Description
Expected Behavior
As per the docs on 'Monitoring Listener Performance', there are Micrometer
timers called spring.kafka.listener
which are tagged with a result
(success
or failure
) and exception
. I would expect the metrics generated with the failure
tag to capture true failures (e.g. an IOException
from some resource that is used to process records). Any back-off exceptions, which are expected to occur for topics with a delay configured, should be treated separately, e.g. with a different tag value for result
or exception
.
Current Behavior
A failure
timer is recorded whenever a RuntimeException
occurs while processing a record. When dealing with retry topics, this includes a KafkaBackoffException
which may be thrown inside invokeOnMessage
(or the batch equivalent) when the listener determines that the timestamp of the latest record is not ready to be processed yet.
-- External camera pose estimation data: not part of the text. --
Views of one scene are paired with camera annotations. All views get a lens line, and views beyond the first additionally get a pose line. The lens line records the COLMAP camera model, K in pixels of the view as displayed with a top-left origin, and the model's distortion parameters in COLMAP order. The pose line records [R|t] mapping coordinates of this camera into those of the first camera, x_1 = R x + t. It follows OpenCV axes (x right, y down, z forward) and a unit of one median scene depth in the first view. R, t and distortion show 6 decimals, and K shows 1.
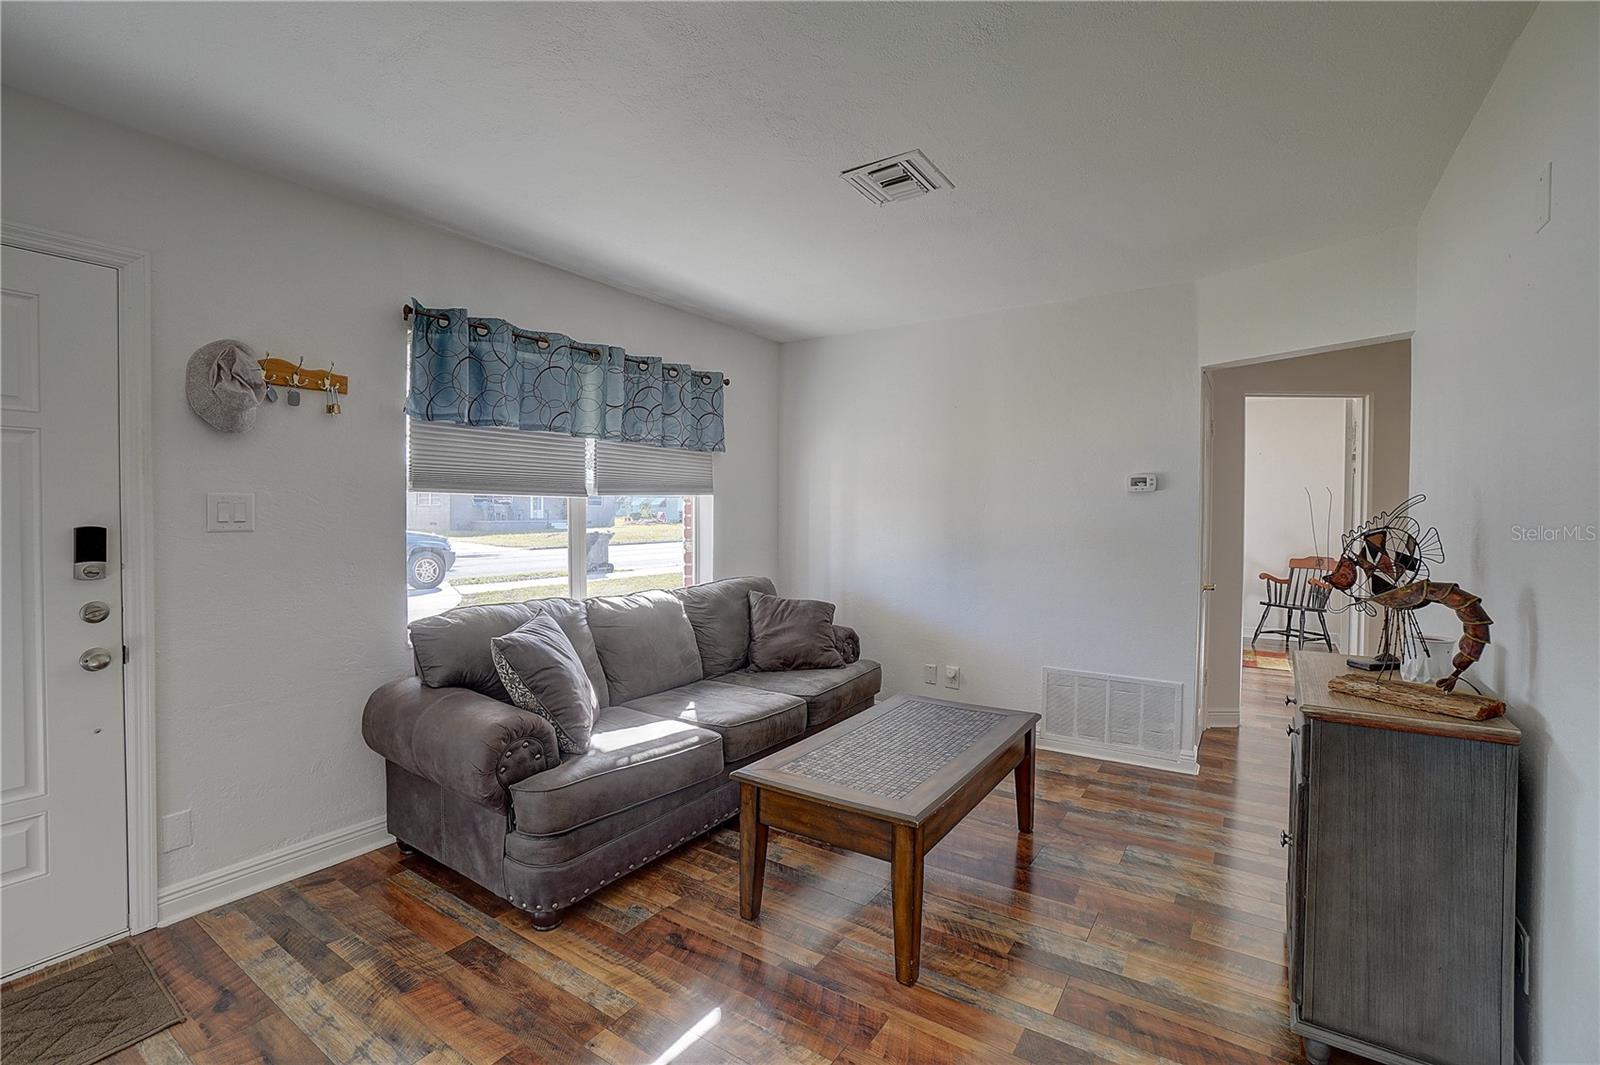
lens RADIAL K [[704.6, 0, 803.0], [0, 704.6, 527.9], [0, 0, 1]] dist [-0.032505, 0.000986]
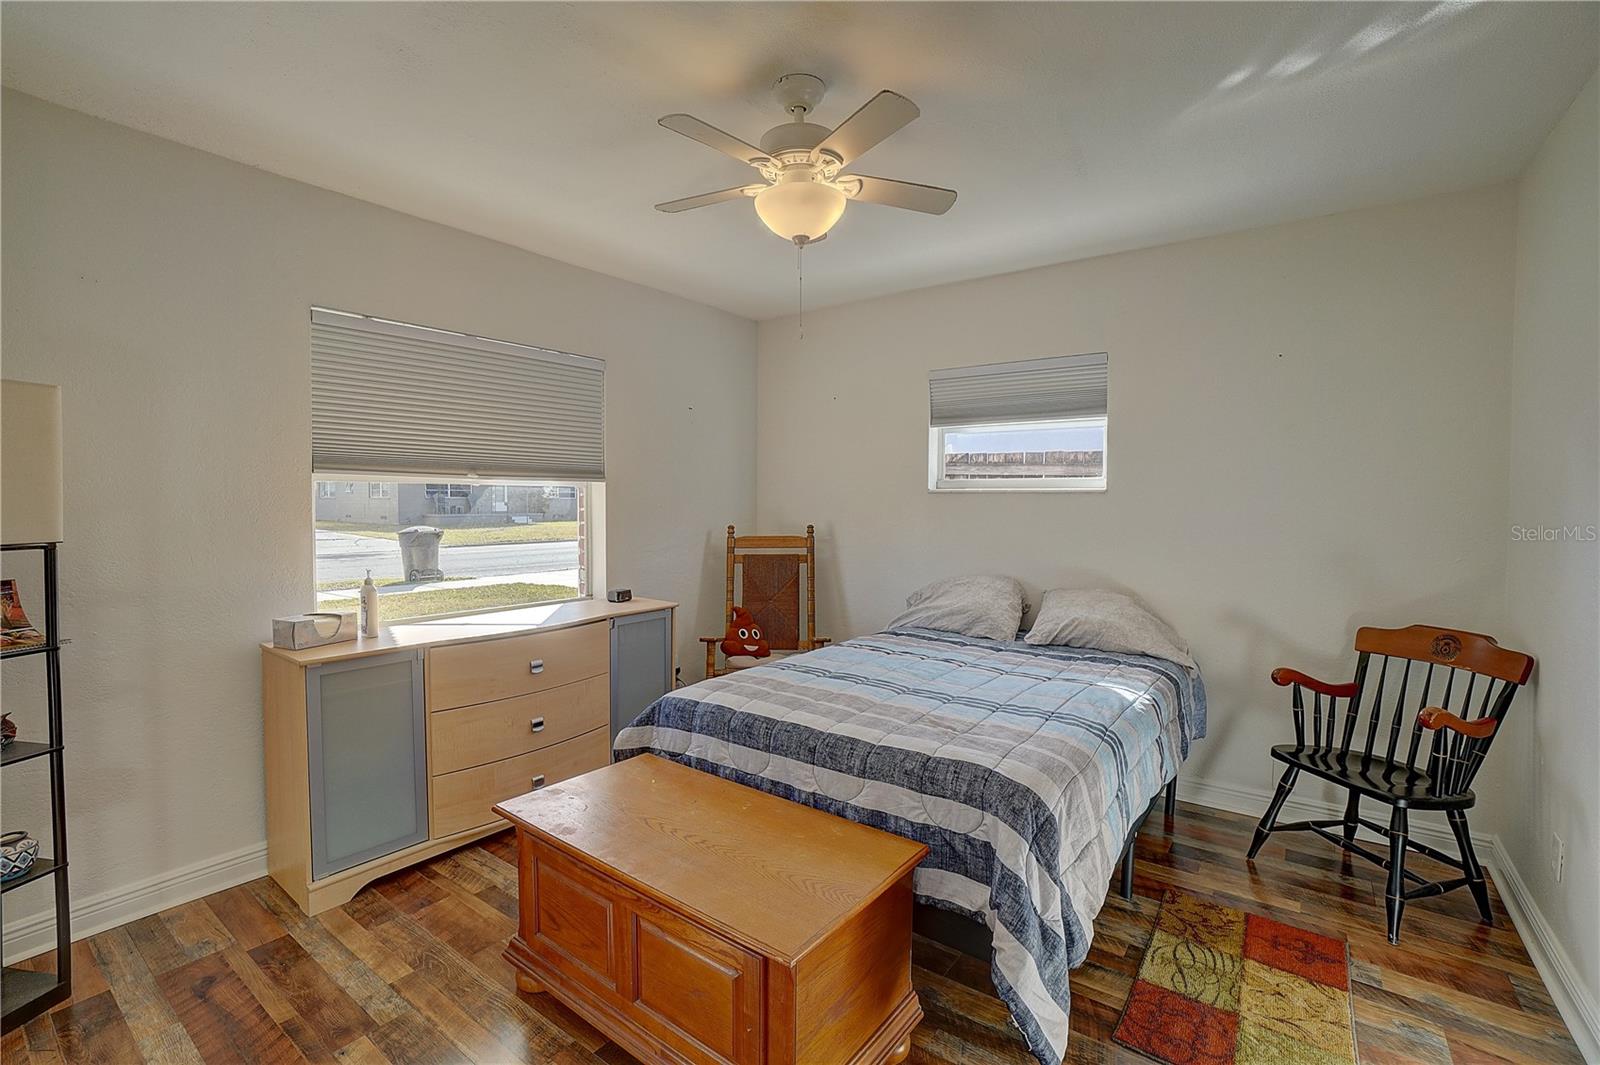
lens RADIAL K [[704.6, 0, 790.4], [0, 704.6, 519.0], [0, 0, 1]] dist [-0.032505, 0.000986]
pose [[0.997599, -0.005882, -0.069003, 0.432247], [0.005980, 0.999981, 0.001212, -0.014446], [0.068994, -0.001622, 0.997616, 0.621579]]
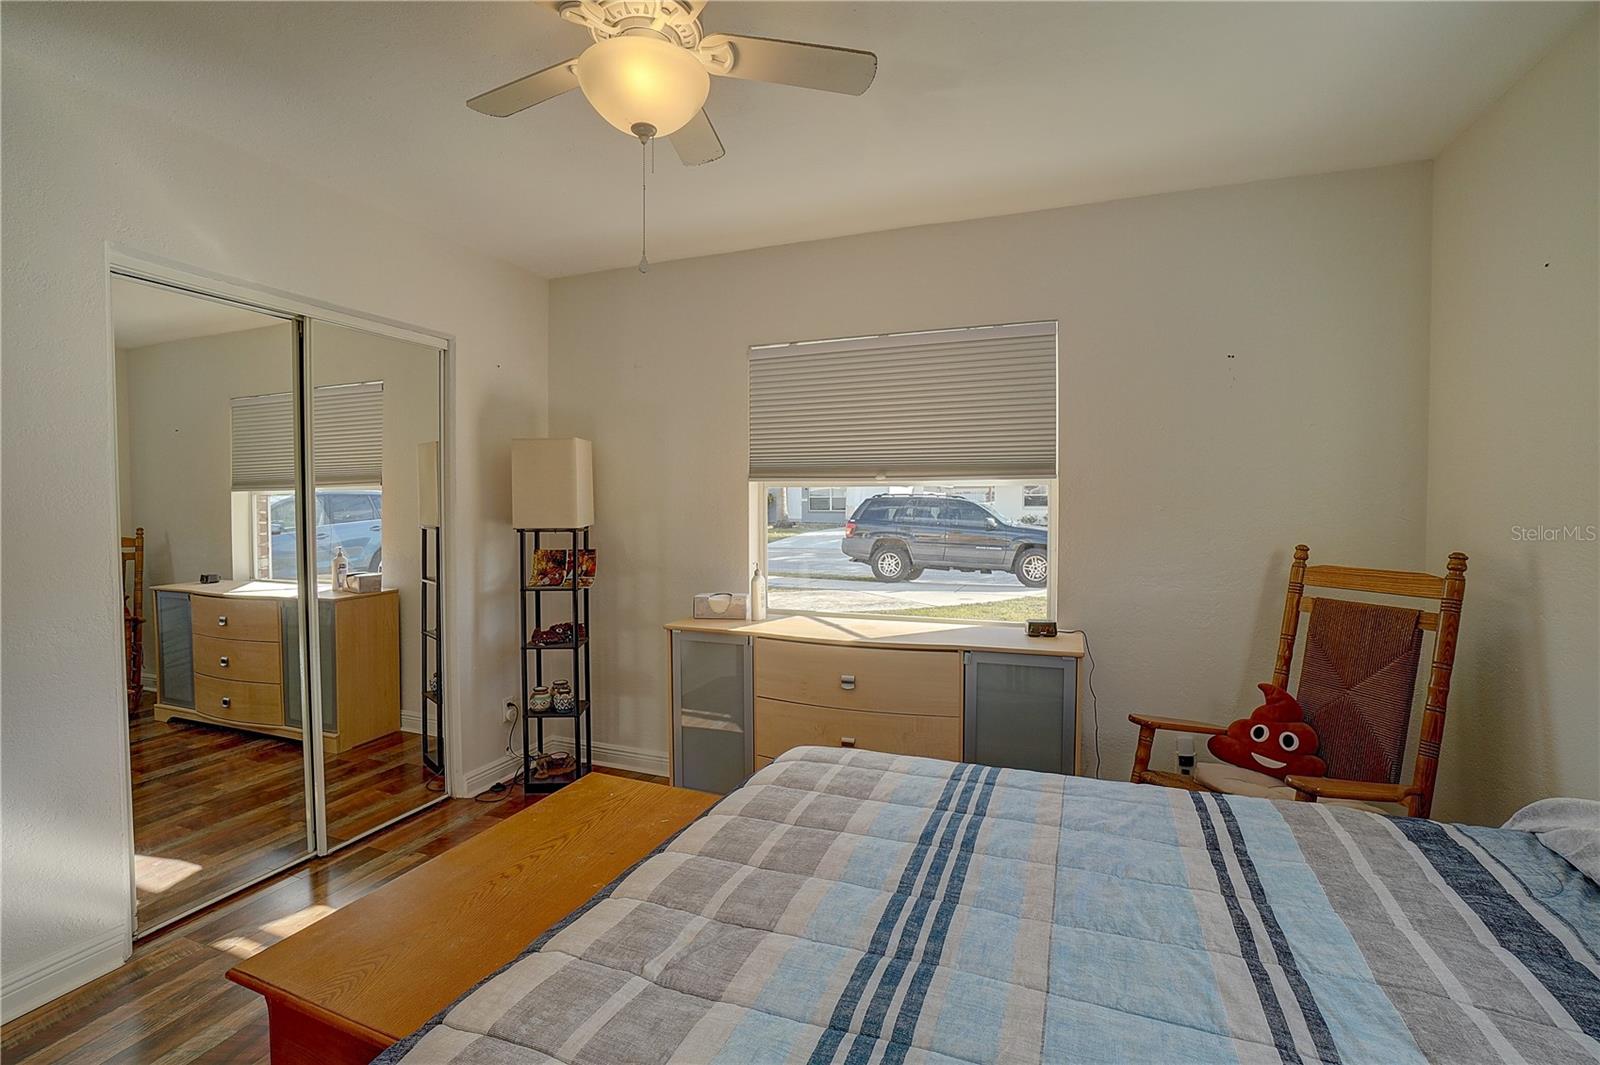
lens RADIAL K [[704.6, 0, 803.2], [0, 704.6, 522.1], [0, 0, 1]] dist [-0.032505, 0.000986]
pose [[0.220411, 0.017821, -0.975244, 1.317914], [-0.017104, 0.999750, 0.014403, -0.042708], [0.975257, 0.013506, 0.220661, 1.963680]]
The exception
is always recorded as ListenerExecutionFailedException
so there is no way to differentiate back-off exceptions from other exceptions.
Context
I would like to analyze the listener metrics to gain insight into failures (how often they happen, the performance impact, etc.), but I'm interested in application logic failures (e.g. database is unavailable) rather than expected framework level failures (back-off exceptions). I was surprised to see my metrics indicating many failures despite the application logs showing that all records were successfully processed until I realized that the failures must actually be due to these KafkaBackoffException
s.
I could implement my own timers/metrics inside my KafkaListener
, but I would prefer to be able to use the existing timers that are provided by the framework.